Friday, May 20, 2022
Black History: Blacks in the NBA
By Jason Lewis (Sports Editor)
Published February 23, 2011

Earl Lloyd (No. 11) and Jim Tucker (No. 14) were the first two black NBA players to play on a championship team when the Syracuse Nationals won the title in 1955.

In the early days there were no black NBA players, but it did not take long for roles to be reversed.


By Jason Lewis
Sentinel Sports Editor
[email protected]

At the NBA Jam Session there was an exhibit that showed the team photo from every NBA championship team, dating back to the 1946 –47 season. 

Starting from the first NBA championship team in 1947, the photo of the Philadelphia Warriors is a complete contrast to what we have seen over the past 50+ years in the NBA. 
All of the players in the photo were white.

That was true for every championship team photo through the 1953 –54 season, when the Minneapolis Lakers won their fifth championship. 

The first photo with a black player was the 1954 –55 Syracuse Nationals championship photo.  On that team were two black players, Earl Lloyd and Jim Tucker. 

Lloyd was the first black player ever to play in the NBA.  He was selected in the ninth round by the Washington Capitols, and he made his debut on October 31, 1950, in the season opener against the Rochester Royals. 


Lloyd was born in Alexandria, Virginia, and played college basketball at West Virginia State College.  Before playing for the Capitols, Lloyd said that he had never sat next to or spoken to a white person before. 

In 1950 there were two other black players.  Chuck Cooper was the first black player drafted into the NBA when the Boston Celtics selected him in the second round, and Nat “Sweetwater” Clifton was the first black player to sign an NBA contract when the New York Knicks signed him on May 24, 1950. 

Lloyd became the first black player to play in a game due to scheduling.   The Capitols started the 1950 season a day before the Celtics and Knicks did. 

When the Celtics won their first championship in 1957, the only black player on the team was Bill Russell, but the NBA was quickly changing as it was obvious that the black players were more athletic than the whites. 

By the Celtics 1966 championship team, they had seven black players on the team.    

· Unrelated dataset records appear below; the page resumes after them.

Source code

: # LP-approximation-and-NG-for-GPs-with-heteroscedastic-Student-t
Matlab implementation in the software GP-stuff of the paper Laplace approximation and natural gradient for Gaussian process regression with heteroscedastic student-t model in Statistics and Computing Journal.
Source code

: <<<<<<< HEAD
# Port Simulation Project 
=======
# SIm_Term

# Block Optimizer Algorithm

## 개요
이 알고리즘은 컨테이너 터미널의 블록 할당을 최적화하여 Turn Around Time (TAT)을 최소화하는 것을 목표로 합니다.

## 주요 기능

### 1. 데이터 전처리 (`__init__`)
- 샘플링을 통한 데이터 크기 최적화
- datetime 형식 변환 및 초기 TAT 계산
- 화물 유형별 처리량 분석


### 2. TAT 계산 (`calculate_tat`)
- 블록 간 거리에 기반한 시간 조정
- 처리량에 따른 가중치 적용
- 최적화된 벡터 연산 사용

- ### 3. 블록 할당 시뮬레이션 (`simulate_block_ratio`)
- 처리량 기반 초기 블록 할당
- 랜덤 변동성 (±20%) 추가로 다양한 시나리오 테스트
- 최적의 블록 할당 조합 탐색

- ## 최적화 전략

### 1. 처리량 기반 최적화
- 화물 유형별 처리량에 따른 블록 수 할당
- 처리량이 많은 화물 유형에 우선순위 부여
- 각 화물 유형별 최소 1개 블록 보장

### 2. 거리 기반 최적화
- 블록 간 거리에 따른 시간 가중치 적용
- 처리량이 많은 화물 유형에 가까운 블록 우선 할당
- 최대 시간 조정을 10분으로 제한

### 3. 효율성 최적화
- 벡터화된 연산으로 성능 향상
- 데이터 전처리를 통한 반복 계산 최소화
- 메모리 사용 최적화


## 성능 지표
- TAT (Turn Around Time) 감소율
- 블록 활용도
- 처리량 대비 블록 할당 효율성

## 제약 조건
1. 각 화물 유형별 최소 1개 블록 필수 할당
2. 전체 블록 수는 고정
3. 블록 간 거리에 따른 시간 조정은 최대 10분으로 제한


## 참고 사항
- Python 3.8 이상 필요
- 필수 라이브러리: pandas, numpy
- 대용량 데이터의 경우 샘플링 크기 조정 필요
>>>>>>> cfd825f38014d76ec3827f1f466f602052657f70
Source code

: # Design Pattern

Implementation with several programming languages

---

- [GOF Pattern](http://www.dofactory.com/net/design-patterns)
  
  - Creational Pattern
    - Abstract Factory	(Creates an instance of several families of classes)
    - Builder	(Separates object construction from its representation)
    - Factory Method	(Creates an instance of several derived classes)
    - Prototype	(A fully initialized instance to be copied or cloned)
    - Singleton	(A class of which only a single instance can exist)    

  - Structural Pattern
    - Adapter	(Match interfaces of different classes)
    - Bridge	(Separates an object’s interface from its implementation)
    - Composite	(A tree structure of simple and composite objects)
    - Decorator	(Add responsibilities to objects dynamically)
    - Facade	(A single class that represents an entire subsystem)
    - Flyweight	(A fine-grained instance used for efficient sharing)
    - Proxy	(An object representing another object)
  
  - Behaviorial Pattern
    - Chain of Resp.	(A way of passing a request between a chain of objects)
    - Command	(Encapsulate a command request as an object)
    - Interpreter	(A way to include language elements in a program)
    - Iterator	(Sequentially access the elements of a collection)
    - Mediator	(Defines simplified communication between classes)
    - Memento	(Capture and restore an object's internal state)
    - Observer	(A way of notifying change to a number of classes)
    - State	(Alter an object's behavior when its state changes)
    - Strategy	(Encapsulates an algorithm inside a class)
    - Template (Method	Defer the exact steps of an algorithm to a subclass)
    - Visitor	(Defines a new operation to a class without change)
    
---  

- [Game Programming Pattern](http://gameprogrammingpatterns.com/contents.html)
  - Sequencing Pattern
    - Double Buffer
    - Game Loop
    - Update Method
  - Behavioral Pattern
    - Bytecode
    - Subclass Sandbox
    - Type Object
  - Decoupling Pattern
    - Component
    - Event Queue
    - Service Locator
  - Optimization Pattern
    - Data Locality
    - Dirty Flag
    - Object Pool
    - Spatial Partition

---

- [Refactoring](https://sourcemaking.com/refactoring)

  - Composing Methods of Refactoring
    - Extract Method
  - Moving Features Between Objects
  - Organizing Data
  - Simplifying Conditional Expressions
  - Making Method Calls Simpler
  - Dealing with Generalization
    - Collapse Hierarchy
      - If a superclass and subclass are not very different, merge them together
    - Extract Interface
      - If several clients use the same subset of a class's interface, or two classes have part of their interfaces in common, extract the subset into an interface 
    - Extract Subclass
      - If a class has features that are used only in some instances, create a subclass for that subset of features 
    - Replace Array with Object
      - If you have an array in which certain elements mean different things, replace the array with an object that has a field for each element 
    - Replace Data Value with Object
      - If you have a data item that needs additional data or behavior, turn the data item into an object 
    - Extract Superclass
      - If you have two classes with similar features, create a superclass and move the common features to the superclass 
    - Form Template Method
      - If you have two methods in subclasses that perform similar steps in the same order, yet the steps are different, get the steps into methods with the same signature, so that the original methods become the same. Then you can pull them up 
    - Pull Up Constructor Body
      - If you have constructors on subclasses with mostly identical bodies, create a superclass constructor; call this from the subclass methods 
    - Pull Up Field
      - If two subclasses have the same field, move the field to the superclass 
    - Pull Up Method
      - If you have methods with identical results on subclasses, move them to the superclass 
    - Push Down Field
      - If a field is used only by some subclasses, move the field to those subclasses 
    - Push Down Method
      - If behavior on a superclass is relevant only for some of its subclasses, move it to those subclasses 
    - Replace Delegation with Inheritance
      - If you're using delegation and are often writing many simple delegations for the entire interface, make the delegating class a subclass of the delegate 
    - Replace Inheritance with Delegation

Going down the line of championship photos at the NBA Jam Session, a viewer can see that the league became “blacker” in a very short period of time.  By the 1970s, every photo had more black players than white, and in the Lakers 2000 championship team photo, there was only one white player, Travis Knight.  The other 14 players were all black.

Today about 80 percent of the NBA players are black, and that number has shown no signs of decreasing.